Saved data entries
------------------------------

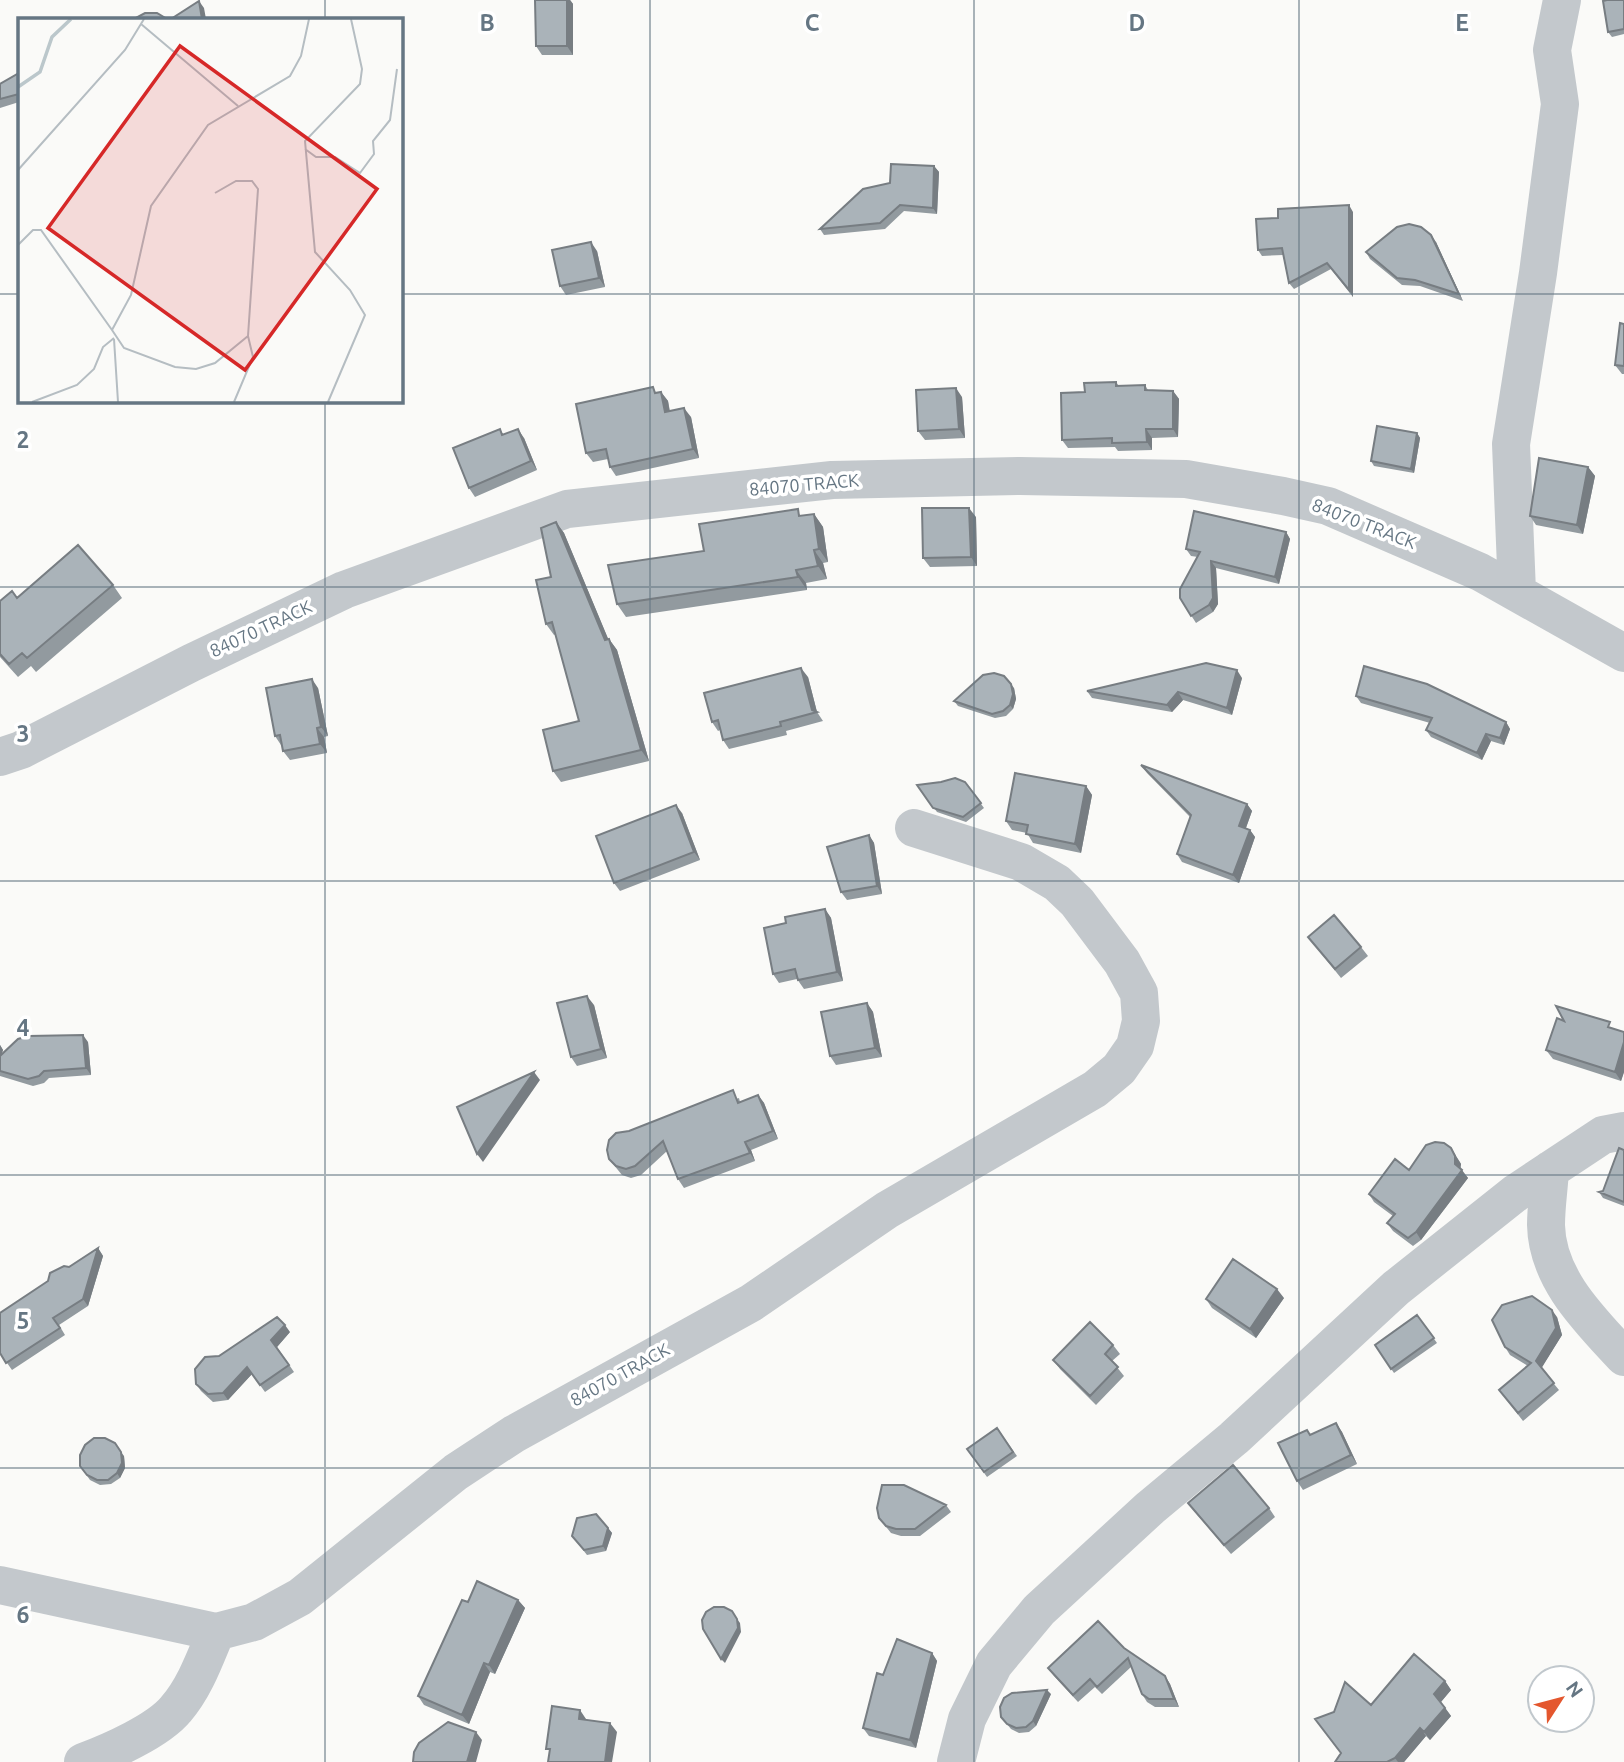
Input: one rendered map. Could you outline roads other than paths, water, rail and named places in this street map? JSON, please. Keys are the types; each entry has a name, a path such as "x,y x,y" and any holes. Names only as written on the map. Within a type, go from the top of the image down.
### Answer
{"street":[{"path":"1517,592 1511,444 1538,273 1560,104 1552,50 1562,0"},
{"name":"84070 TRACK","path":"0,757 21,750 191,663 344,590 566,509 832,480 1020,476 1186,479 1328,506 1480,572 1624,653"},
{"name":"84070 TRACK","path":"0,1584 216,1632 254,1622 300,1597 456,1472 514,1434 751,1303 887,1210 1095,1089 1119,1069 1135,1046 1141,1021 1139,993 1122,962 1090,918 1057,883 1021,862 914,828"},
{"path":"956,1762 967,1719 994,1664 1039,1610 1150,1508 1234,1438 1396,1288 1517,1192 1604,1135 1624,1131"},
{"path":"1550,1171 1546,1227 1555,1266 1566,1290 1624,1357"},
{"path":"83,1762 112,1751 175,1711 200,1670 216,1632"}]}
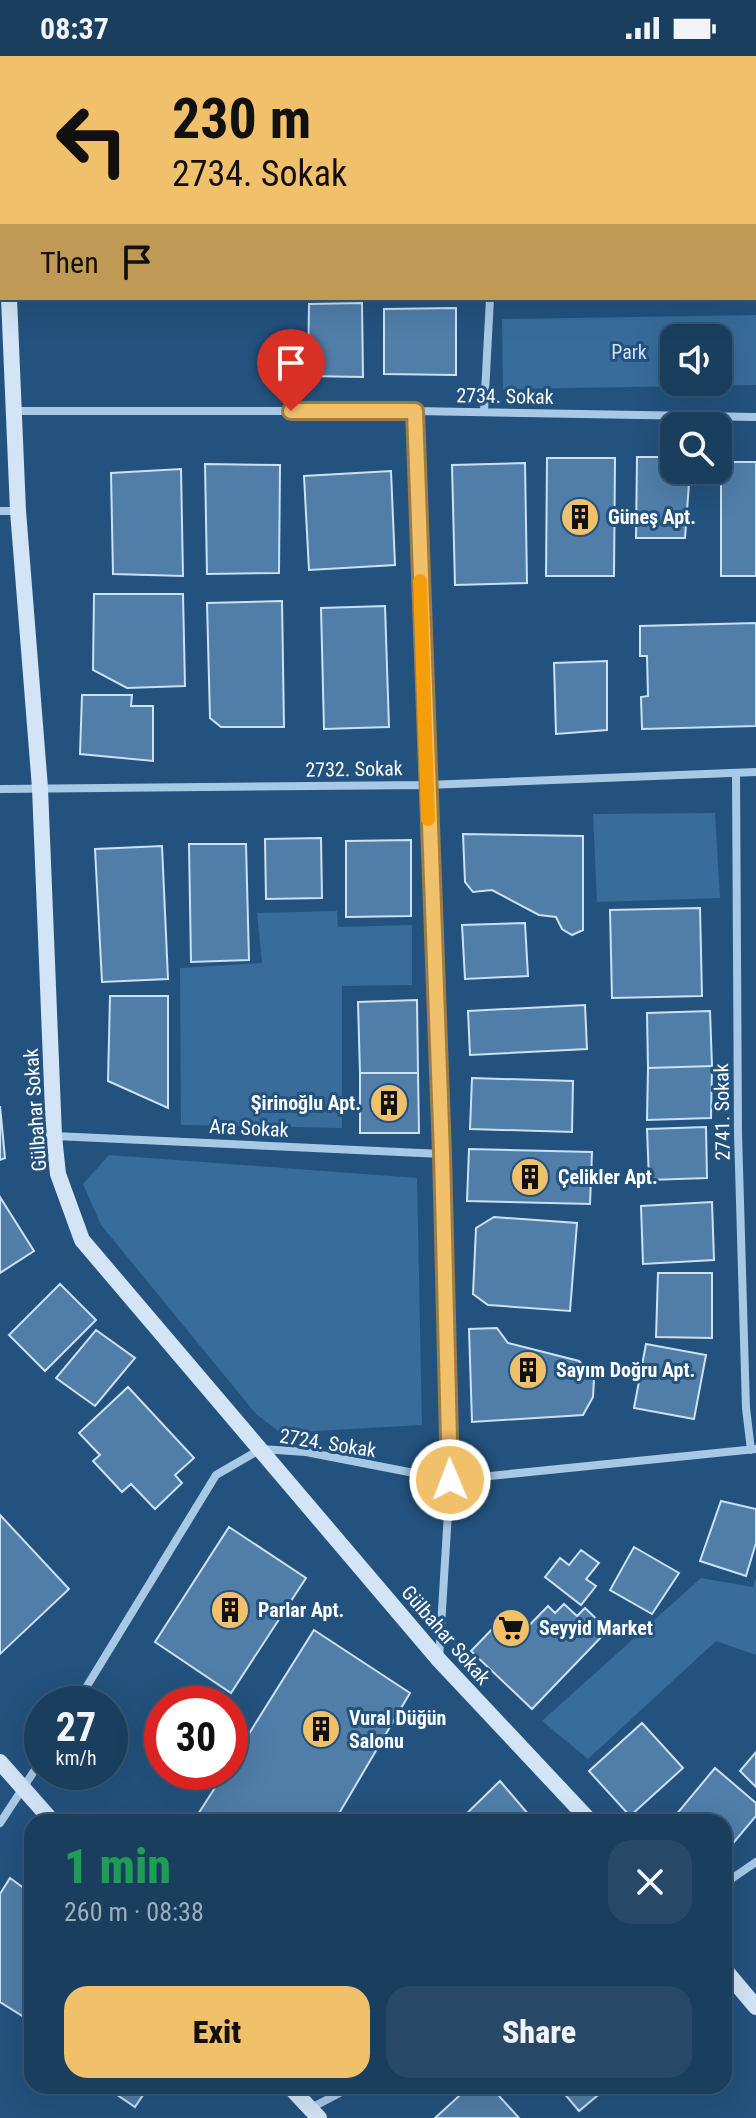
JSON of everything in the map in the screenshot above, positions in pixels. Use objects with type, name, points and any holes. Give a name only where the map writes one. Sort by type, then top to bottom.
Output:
[{"type":"street","name":"Gülbahar Sokak","points":[[9,300],[18,511],[40,788],[54,1136],[58,1174],[82,1240],[439,1660],[583,1814]]},
{"type":"street","points":[[484,412],[490,300]]},
{"type":"street","name":"2734. Sokak","points":[[14,411],[415,411],[756,417]]},
{"type":"street","points":[[415,411],[442,1154],[450,1480],[439,1660]]},
{"type":"street","points":[[0,511],[18,511]]},
{"type":"street","name":"2732. Sokak","points":[[0,789],[427,785],[756,772]]},
{"type":"street","name":"2741. Sokak","points":[[736,773],[738,1133],[746,1408],[753,1450]]},
{"type":"street","name":"Ara Sokak","points":[[54,1136],[442,1154]]},
{"type":"street","name":"2724. Sokak","points":[[87,1686],[216,1475],[261,1449],[306,1452],[450,1480],[753,1450]]},
{"type":"street","points":[[0,1762],[24,1789],[0,1823]]},
{"type":"street","points":[[25,1790],[46,1814]]},
{"type":"street","points":[[732,1878],[756,1862]]},
{"type":"street","points":[[732,1978],[756,2007]]},
{"type":"street","points":[[296,2094],[313,2115],[342,2094]]},
{"type":"green space","name":"Park","points":[[756,315],[756,385],[732,385],[732,324],[660,324],[660,387],[503,389],[502,319]]},
{"type":"green space","points":[[715,813],[720,898],[597,902],[593,814]]},
{"type":"green space","points":[[337,911],[338,927],[412,925],[412,985],[342,986],[342,1128],[181,1125],[180,968],[262,963],[257,913]]},
{"type":"green space","points":[[109,1155],[417,1178],[422,1425],[281,1433],[256,1414],[101,1225],[83,1184]]},
{"type":"green space","points":[[756,1577],[756,1655],[716,1641],[588,1759],[542,1721],[701,1578],[753,1587]]},
{"type":"building","points":[[362,303],[363,377],[308,376],[309,304]]},
{"type":"building","points":[[456,308],[456,375],[384,374],[384,309]]},
{"type":"building","points":[[637,457],[660,457],[660,484],[689,484],[685,538],[636,538]]},
{"type":"building","name":"Güneş Apt.","points":[[547,458],[615,458],[614,576],[546,576]]},
{"type":"building","points":[[732,462],[756,462],[756,576],[721,576],[721,484],[732,484]]},
{"type":"building","points":[[525,463],[527,583],[455,585],[452,465]]},
{"type":"building","points":[[205,464],[280,465],[279,573],[207,574]]},
{"type":"building","points":[[181,469],[183,576],[113,574],[111,473]]},
{"type":"building","points":[[391,471],[395,565],[309,570],[304,476]]},
{"type":"building","points":[[94,594],[183,594],[185,686],[127,688],[93,670]]},
{"type":"building","points":[[282,601],[284,727],[221,727],[210,718],[207,603]]},
{"type":"building","points":[[385,606],[389,727],[324,729],[321,608]]},
{"type":"building","points":[[756,623],[756,726],[642,729],[641,697],[648,696],[647,656],[640,656],[640,626]]},
{"type":"building","points":[[607,661],[607,730],[556,734],[554,663]]},
{"type":"building","points":[[82,695],[132,695],[131,706],[153,706],[153,761],[80,754]]},
{"type":"building","points":[[463,834],[583,836],[583,930],[572,935],[562,929],[556,917],[539,915],[492,890],[473,892],[465,882]]},
{"type":"building","points":[[321,838],[322,898],[266,899],[265,839]]},
{"type":"building","points":[[411,840],[411,916],[346,917],[346,841]]},
{"type":"building","points":[[189,844],[246,844],[249,960],[191,962]]},
{"type":"building","points":[[162,846],[168,979],[102,982],[95,849]]},
{"type":"building","points":[[700,908],[702,996],[612,998],[610,910]]},
{"type":"building","points":[[525,923],[528,976],[465,979],[462,925]]},
{"type":"building","points":[[110,996],[168,996],[168,1108],[108,1081]]},
{"type":"building","points":[[417,1000],[418,1073],[360,1073],[358,1002]]},
{"type":"building","points":[[585,1005],[587,1049],[470,1055],[468,1011]]},
{"type":"building","points":[[710,1011],[712,1066],[648,1068],[647,1013]]},
{"type":"building","points":[[712,1066],[711,1118],[647,1120],[648,1068]]},
{"type":"building","name":"Şirinoğlu Apt.","points":[[360,1073],[418,1073],[419,1133],[360,1133]]},
{"type":"building","points":[[472,1078],[573,1081],[572,1132],[470,1129]]},
{"type":"building","points":[[0,1106],[5,1158],[0,1160]]},
{"type":"building","points":[[706,1127],[707,1178],[649,1180],[647,1129]]},
{"type":"building","name":"Çelikler Apt.","points":[[469,1149],[592,1152],[590,1204],[467,1201]]},
{"type":"building","points":[[0,1197],[34,1251],[0,1273]]},
{"type":"building","points":[[712,1202],[714,1260],[643,1264],[641,1206]]},
{"type":"building","points":[[494,1217],[577,1223],[570,1311],[488,1305],[473,1294],[476,1228]]},
{"type":"building","points":[[658,1273],[712,1273],[712,1338],[656,1337]]},
{"type":"building","points":[[60,1284],[96,1320],[45,1371],[9,1335]]},
{"type":"building","name":"Sayım Doğru Apt.","points":[[497,1328],[508,1343],[579,1361],[594,1379],[593,1397],[583,1415],[472,1422],[469,1329]]},
{"type":"building","points":[[96,1330],[135,1358],[95,1406],[56,1378]]},
{"type":"building","points":[[646,1344],[706,1355],[694,1419],[634,1408]]},
{"type":"building","points":[[128,1387],[194,1458],[175,1475],[182,1483],[155,1509],[131,1484],[122,1492],[93,1461],[100,1455],[79,1433]]},
{"type":"building","points":[[721,1501],[756,1509],[756,1543],[746,1576],[700,1561]]},
{"type":"building","points":[[0,1515],[69,1589],[0,1654]]},
{"type":"building","name":"Parlar Apt.","points":[[229,1527],[306,1578],[236,1686],[221,1686],[155,1642]]},
{"type":"building","points":[[634,1547],[679,1573],[652,1614],[610,1590]]},
{"type":"building","points":[[581,1550],[599,1563],[586,1579],[596,1586],[581,1605],[545,1577],[560,1558],[569,1565]]},
{"type":"building","points":[[564,1604],[577,1616],[585,1608],[608,1630],[532,1709],[471,1651],[499,1622],[516,1639],[548,1606],[555,1613]]},
{"type":"building","name":"Vural Düğün Salonu","points":[[314,1630],[410,1693],[339,1814],[198,1814],[213,1790],[248,1790],[248,1735]]},
{"type":"building","points":[[642,1723],[683,1768],[632,1814],[628,1814],[589,1771]]},
{"type":"building","points":[[756,1752],[756,1787],[740,1771]]},
{"type":"building","points":[[715,1768],[756,1803],[756,1816],[732,1844],[732,1814],[677,1814]]},
{"type":"building","points":[[500,1781],[528,1814],[466,1814]]},
{"type":"building","points":[[10,1878],[24,1888],[24,2017],[0,2002],[0,1894]]},
{"type":"building","points":[[116,2094],[144,2094],[135,2107]]},
{"type":"building","points":[[461,2094],[497,2094],[519,2118],[435,2118]]},
{"type":"building","points":[[565,2094],[599,2094],[579,2111]]},
{"type":"slow traffic","points":[[420,581],[428,819]]},
{"type":"place","name":"Güneş Apt.","points":[[580,517]]},
{"type":"place","name":"Şirinoğlu Apt.","points":[[389,1103]]},
{"type":"place","name":"Çelikler Apt.","points":[[530,1177]]},
{"type":"place","name":"Sayım Doğru Apt.","points":[[528,1370]]},
{"type":"place","name":"Parlar Apt.","points":[[230,1610]]},
{"type":"place","name":"Seyyid Market","points":[[511,1628]]},
{"type":"place","name":"Vural Düğün Salonu","points":[[321,1729]]},
{"type":"route","points":[[291,411],[415,411],[442,1154],[450,1480]]}]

------------------------------

From the records above, copy each line where the word "Doğru" can be found.

{"type":"building","name":"Sayım Doğru Apt.","points":[[497,1328],[508,1343],[579,1361],[594,1379],[593,1397],[583,1415],[472,1422],[469,1329]]},
{"type":"place","name":"Sayım Doğru Apt.","points":[[528,1370]]},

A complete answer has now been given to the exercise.